Były europoseł PiS oraz Rzecznik Praw Obywatelskich apelują do ministra infrastruktury o zmianę przepisów. Chcą, żeby kierowcy mieli obowiązek zatrzymać się przed przejściem również wtedy, gdy pieszy na nie jeszcze nie wszedł. Resort odpowiada, że przepisów zmieniać nie trzeba.

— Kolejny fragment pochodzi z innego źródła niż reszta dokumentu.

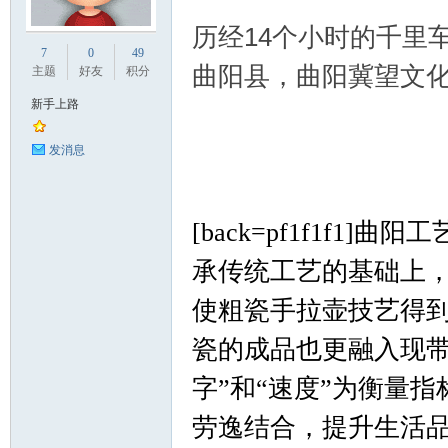
历经14个小时的千里
业
7
0
49
曲阳县，曲阳冀望文
主题
好友
积分
新手上路
发消息
[back=pf1f1f1]
曲阳工
阀
承传统工艺的基础上
使粗瓷手拉壶技艺得
瓷的成品也更融入现带
字”和“速度”为衡量
劳逸结合，提升生活品
门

Według danych z najnowszego raportu Biura Ruchu Drogowego Komendy Głównej Policji, opublikowanego w marcu tego roku, choć w Polsce spada liczba wypadków z udziałem pieszych, to rośnie liczba osób, które straciły życie na pasach.

W 2018 roku na przejściach dla pieszych zginęło 285 osób. To o 18 ofiar więcej niż rok wcześniej. Negatywny trend zanotowany został trzeci rok z rzędu.

Mknie ulicą pełną przejść dla pieszych
Mknie ulicą pełną przejść dla pieszychKontakt24

Skalę problemu pokazuje także odsetek wypadków na przejściach w stosunku do ogólnej liczby zdarzeń z udziałem pieszych. Dekadę temu - w 2008 roku - na popularnej "zebrze" doszło do prawie 30 proc. ogółu takich wypadków, podczas gdy rok temu była to już niemalże połowa.

Główną przyczyną potrąceń było nieustąpienie pierwszeństwa na przejściach dla pieszych.

Zabici w wypadkach drogowych z uwzględnieniem zabitych na przejściach dla pieszychKonkret 24

Co mówią przepisy?

W obecnym stanie prawnym zachowanie pieszego przechodzącego przez jezdnię przejściem dla pieszych determinują dwa przepisy Prawa o ruchu drogowym.

Pieszy, przechodząc przez jezdnię lub torowisko, jest obowiązany zachować szczególną ostrożność (...). Pieszy znajdujący się na tym przejściu ma pierwszeństwo przed pojazdem. Art. 13. ust. 1 Prawo o ruchu drogowym

Zabrania się: 1) wchodzenia na jezdnię: a) bezpośrednio przed jadący pojazd, w tym również na przejściu dla pieszych (...). Art. 14 ust. 1 Prawo o ruchu drogowym

Takie wejście jest określane w literaturze przedmiotu jako "wtargnięcie”.

Z kolei zachowanie kierowcy jest określone w innym miejscu kodeksu drogowego.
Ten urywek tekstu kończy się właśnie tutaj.